[Objective]:
Report every line of the data below that contains the string "JSON", treating uppercase and lowercase letters as different.

Items listed in a dataset
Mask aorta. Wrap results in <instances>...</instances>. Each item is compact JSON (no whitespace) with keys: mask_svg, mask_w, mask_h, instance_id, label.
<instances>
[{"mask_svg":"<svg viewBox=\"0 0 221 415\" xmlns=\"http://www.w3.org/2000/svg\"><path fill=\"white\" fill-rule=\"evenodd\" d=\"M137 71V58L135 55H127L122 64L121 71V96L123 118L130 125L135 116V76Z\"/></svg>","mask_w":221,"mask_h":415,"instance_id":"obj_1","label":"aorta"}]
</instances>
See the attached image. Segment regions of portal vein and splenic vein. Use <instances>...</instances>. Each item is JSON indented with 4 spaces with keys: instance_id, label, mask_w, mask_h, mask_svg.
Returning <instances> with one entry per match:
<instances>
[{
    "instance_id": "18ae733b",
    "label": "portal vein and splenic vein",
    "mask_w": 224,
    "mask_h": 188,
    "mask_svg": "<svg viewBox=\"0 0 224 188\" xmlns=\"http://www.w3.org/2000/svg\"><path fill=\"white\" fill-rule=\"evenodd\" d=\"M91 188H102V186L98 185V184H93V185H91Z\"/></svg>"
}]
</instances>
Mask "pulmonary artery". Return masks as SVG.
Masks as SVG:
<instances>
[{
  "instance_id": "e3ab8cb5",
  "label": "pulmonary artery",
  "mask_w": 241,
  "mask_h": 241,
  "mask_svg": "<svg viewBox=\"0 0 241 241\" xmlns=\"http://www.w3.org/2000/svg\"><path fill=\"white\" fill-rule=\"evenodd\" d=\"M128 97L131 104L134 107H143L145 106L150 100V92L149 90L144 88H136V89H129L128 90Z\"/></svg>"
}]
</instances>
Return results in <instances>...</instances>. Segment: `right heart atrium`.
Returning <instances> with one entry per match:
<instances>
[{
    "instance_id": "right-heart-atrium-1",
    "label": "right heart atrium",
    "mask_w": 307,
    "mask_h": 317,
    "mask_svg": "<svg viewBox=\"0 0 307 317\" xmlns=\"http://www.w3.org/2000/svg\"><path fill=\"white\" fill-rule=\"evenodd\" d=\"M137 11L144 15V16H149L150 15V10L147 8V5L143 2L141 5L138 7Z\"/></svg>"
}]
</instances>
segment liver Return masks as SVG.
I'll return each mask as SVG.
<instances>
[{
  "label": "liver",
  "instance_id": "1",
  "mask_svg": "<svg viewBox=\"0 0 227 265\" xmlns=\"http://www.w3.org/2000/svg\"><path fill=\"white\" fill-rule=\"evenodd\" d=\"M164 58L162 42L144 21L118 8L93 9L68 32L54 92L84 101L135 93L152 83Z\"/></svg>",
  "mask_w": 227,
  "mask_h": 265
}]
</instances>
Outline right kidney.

[Final result]:
Mask aorta. Wrap results in <instances>...</instances>. Each item is compact JSON (no whitespace) with keys: mask_svg, mask_w, mask_h, instance_id, label.
See the attached image. Segment regions of portal vein and splenic vein. Use <instances>...</instances>. Each item is JSON indented with 4 spaces with keys: instance_id, label, mask_w, mask_h, mask_svg.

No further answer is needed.